● **PROBLEM**
Pull every line containing "JSON" from the data.

● **MATERIAL FOR THIS EXERCISE**

──────────────────────────────

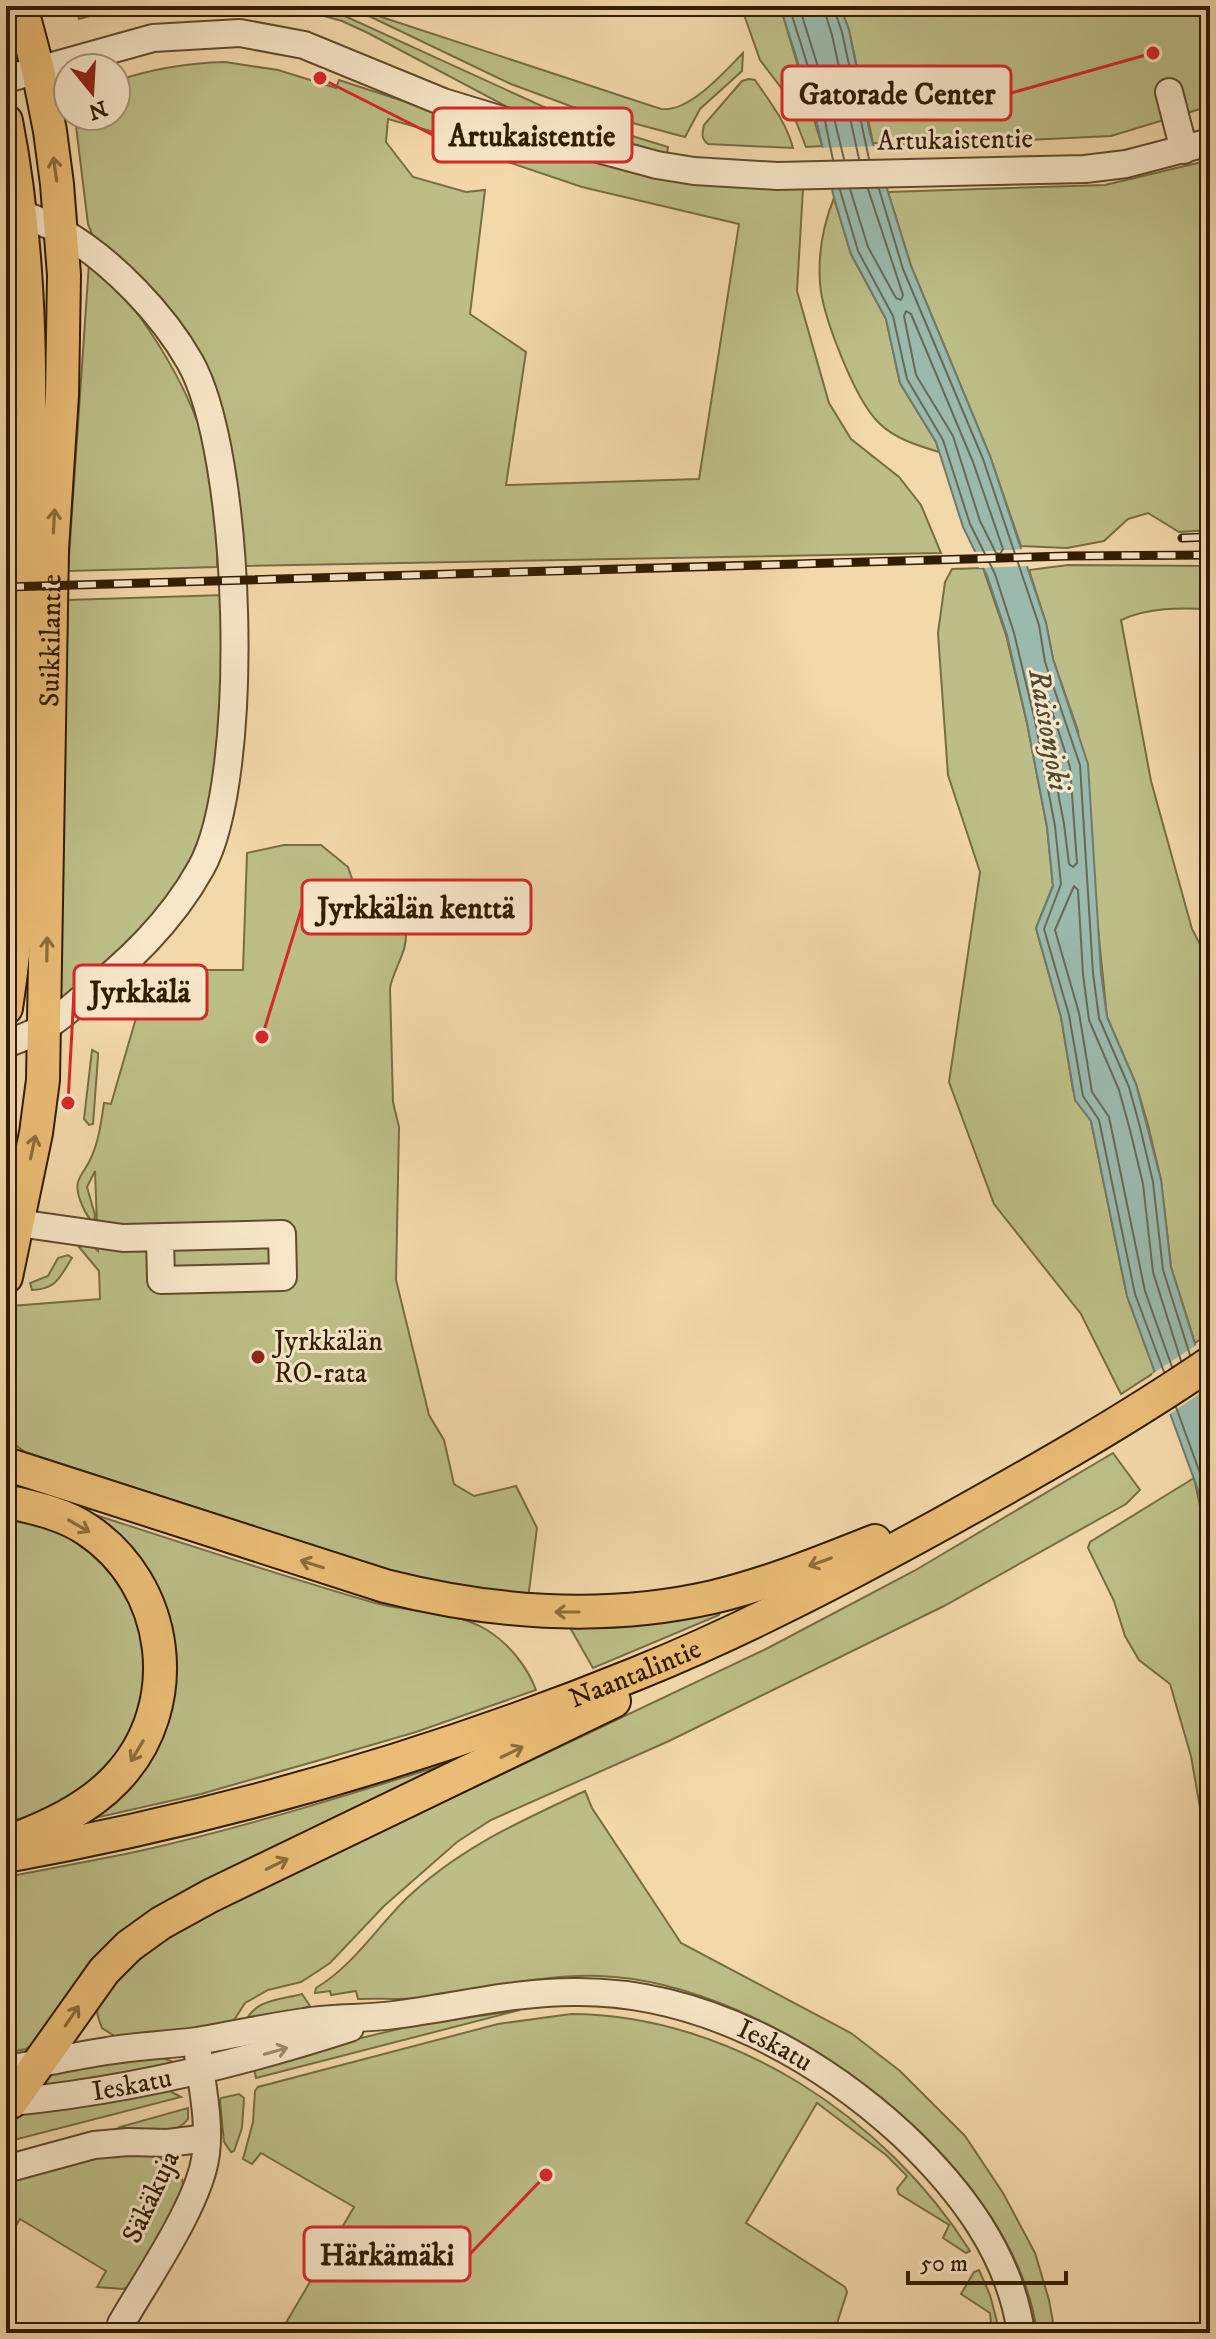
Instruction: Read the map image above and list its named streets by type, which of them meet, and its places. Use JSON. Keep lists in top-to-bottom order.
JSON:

──────────────────────────────

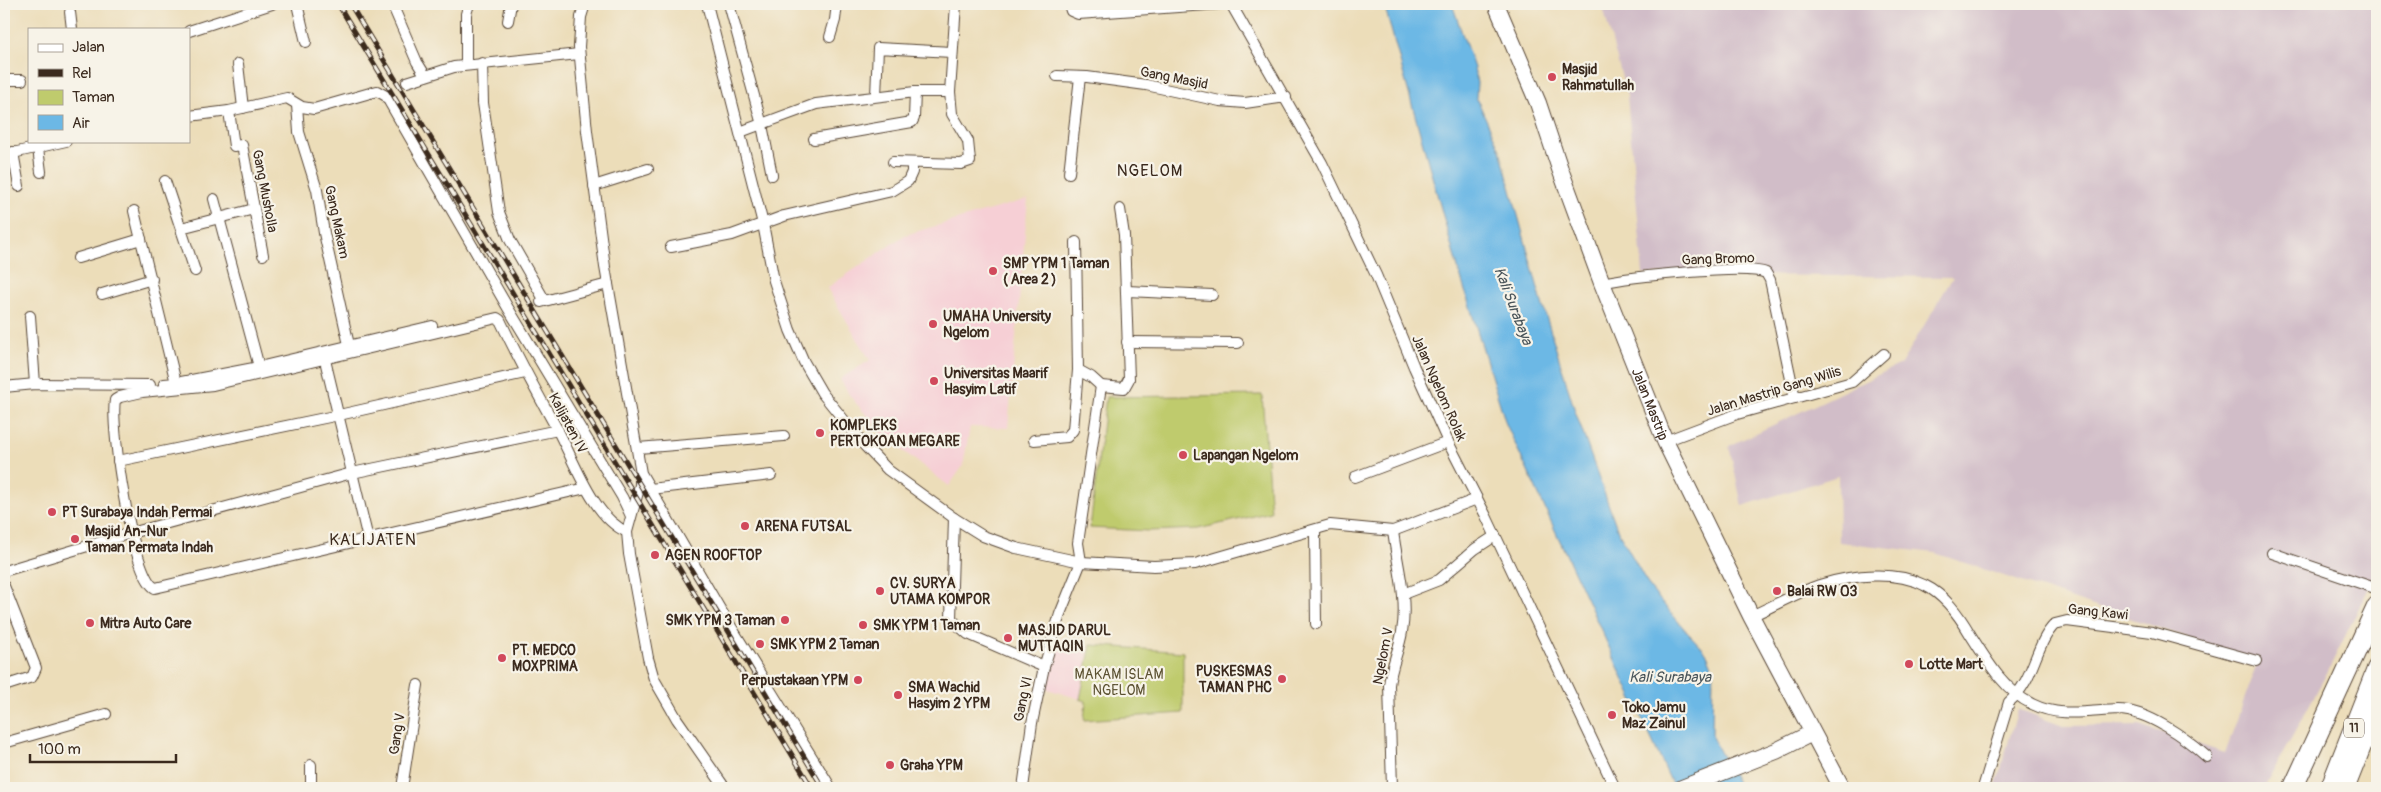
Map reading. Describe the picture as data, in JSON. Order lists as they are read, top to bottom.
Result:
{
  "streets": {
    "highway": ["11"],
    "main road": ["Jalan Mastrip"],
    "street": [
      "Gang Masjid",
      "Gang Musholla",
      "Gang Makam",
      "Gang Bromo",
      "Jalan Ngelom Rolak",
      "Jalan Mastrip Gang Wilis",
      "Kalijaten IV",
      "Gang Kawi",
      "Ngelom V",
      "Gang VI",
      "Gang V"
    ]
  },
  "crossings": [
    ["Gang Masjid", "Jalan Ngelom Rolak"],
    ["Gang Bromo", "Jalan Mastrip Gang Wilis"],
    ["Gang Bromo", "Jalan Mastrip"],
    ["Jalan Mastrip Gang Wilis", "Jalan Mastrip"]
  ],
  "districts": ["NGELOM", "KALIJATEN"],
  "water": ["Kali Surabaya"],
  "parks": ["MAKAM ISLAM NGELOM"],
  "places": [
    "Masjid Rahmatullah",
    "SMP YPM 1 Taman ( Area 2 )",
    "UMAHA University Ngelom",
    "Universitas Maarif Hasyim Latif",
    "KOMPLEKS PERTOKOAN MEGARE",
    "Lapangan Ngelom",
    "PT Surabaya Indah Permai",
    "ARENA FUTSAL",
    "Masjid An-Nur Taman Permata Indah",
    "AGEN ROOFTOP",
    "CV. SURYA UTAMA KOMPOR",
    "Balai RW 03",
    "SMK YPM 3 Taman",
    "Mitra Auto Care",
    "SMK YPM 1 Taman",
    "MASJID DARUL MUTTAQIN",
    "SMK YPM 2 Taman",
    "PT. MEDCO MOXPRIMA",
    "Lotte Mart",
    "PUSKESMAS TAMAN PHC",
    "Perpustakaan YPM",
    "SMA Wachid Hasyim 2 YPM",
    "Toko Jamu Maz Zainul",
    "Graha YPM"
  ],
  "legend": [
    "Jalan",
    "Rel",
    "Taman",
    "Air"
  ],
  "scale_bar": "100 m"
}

──────────────────────────────

● **YOUR RESPONSE**
Instruction: Read the map image above and list its named streets by type, which of them meet, and its places. Use JSON. Keep lists in top-to-bottom order.
JSON:
Map reading. Describe the picture as data, in JSON. Order lists as they are read, top to bottom.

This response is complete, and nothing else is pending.